INSTRUCTIONS FOR THE TASK: Render every line of the material below as a JSON list of strings, one string per line, skipping blank lines. Omit the pictures.

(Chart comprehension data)
☆ ☆ ☆ ☆ ☆ ☆ ☆

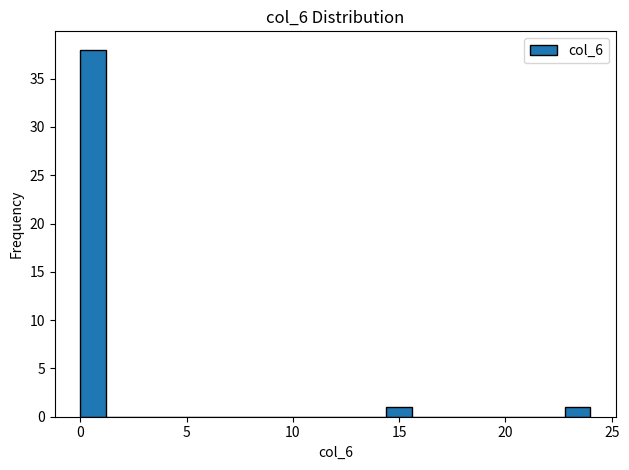

Around what value on the x-axis is the tallest bar? Give the approximate position of its centre, as read against the axis.

0.5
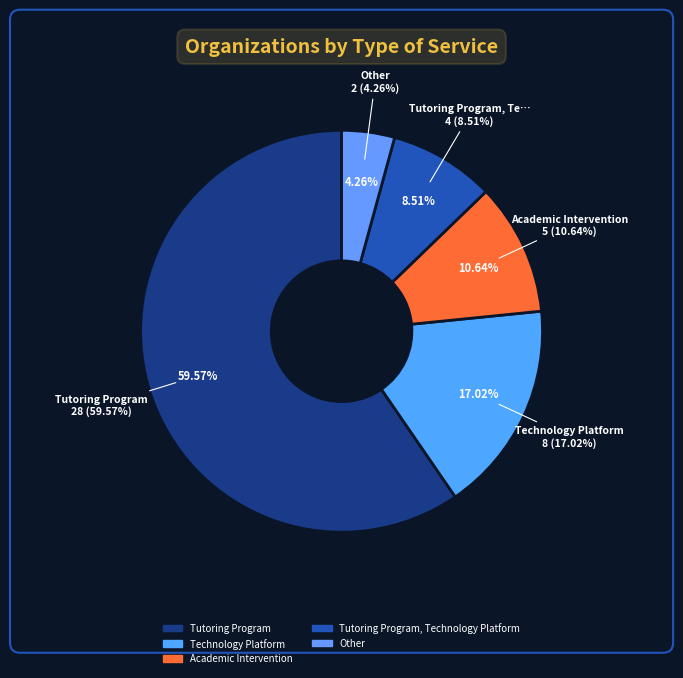

Count the number of slices in the pie.

5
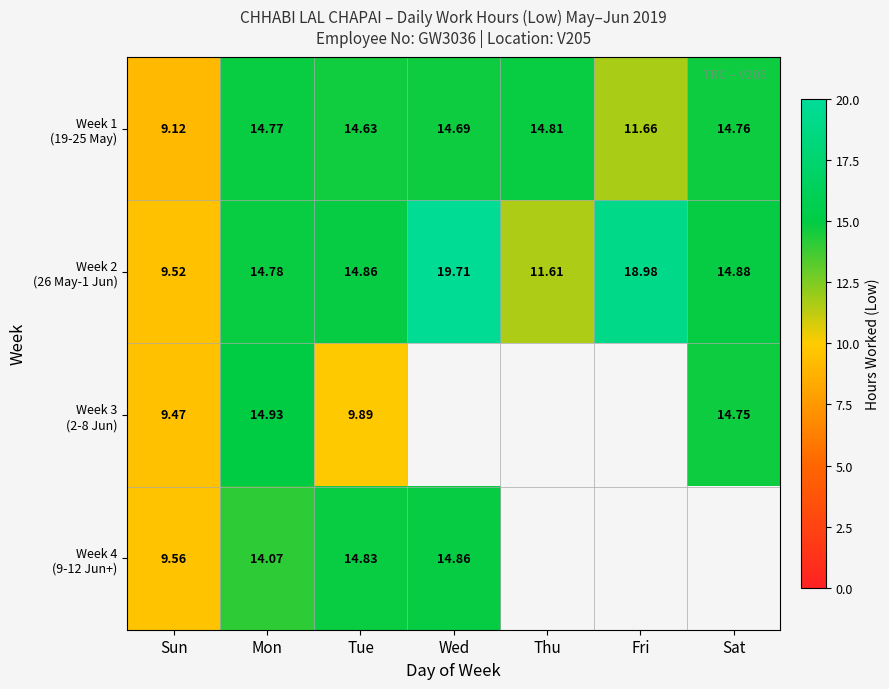

How many positive values does the Week 4 (9-12 Jun+) series have?

4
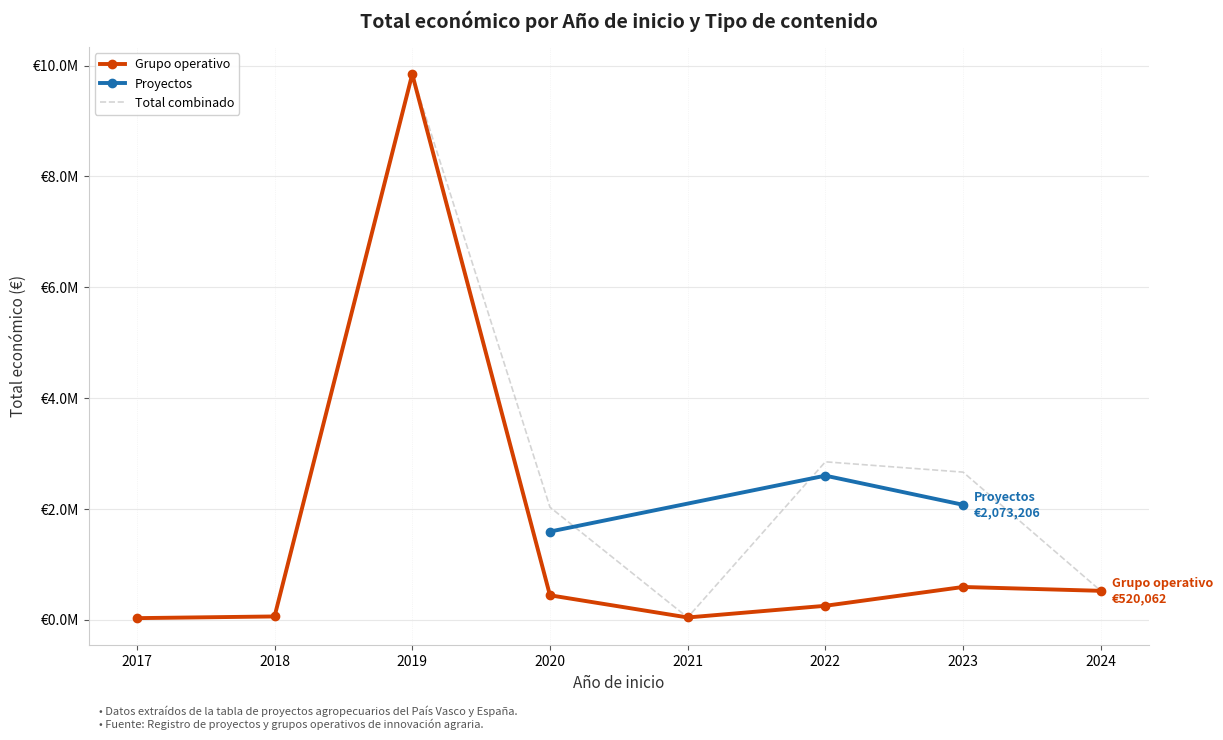

True or false: the data shows 520062 at 2024.

True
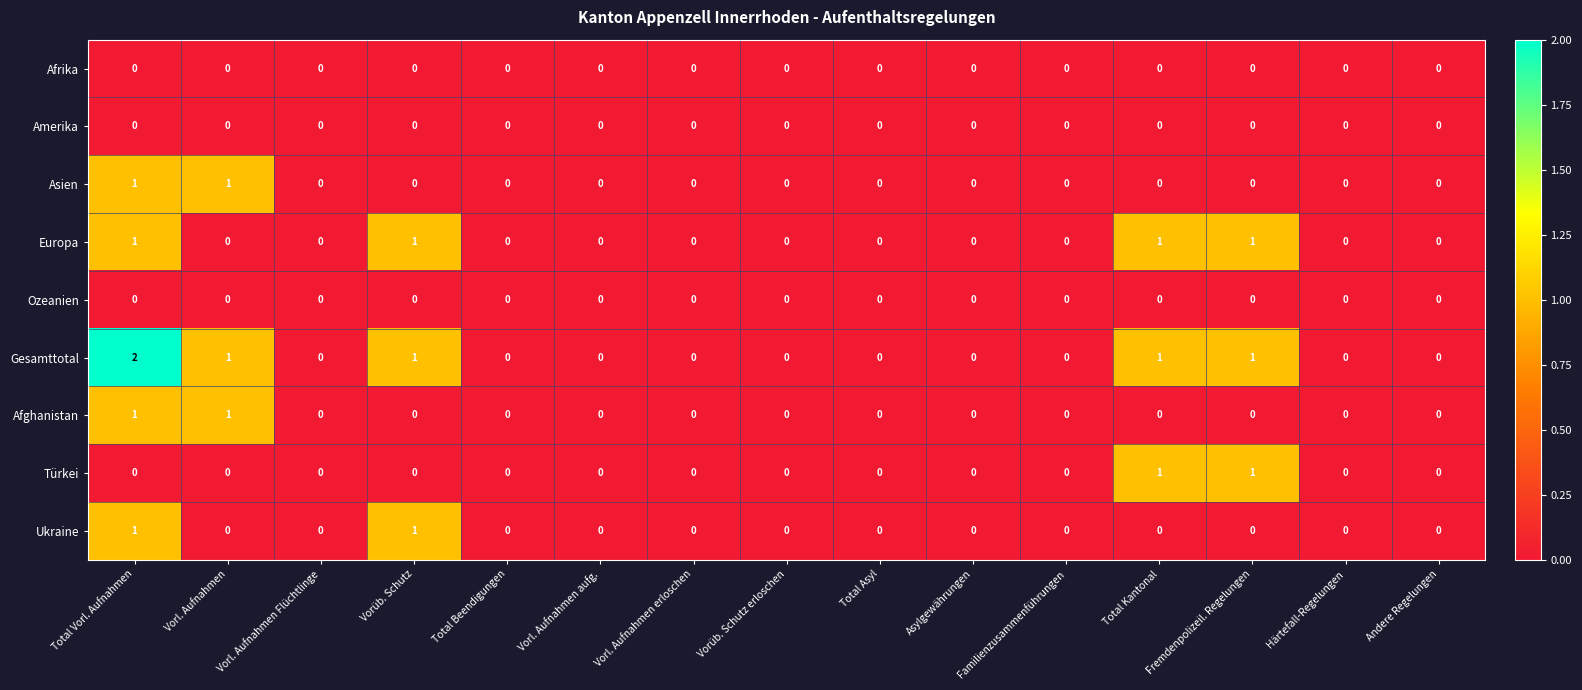

Which series has the largest range (max minus min)?

Gesamttotal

☆ ☆ ☆ ☆ ☆ ☆ ☆

WORKED SOLUTION:
[
  "Around what value on the x-axis is the tallest bar? Give the approximate position of its centre, as read against the axis.",
  "0.5",
  "Count the number of slices in the pie.",
  "5",
  "How many positive values does the Week 4 (9-12 Jun+) series have?",
  "4",
  "True or false: the data shows 520062 at 2024.",
  "True",
  "Which series has the largest range (max minus min)?",
  "Gesamttotal"
]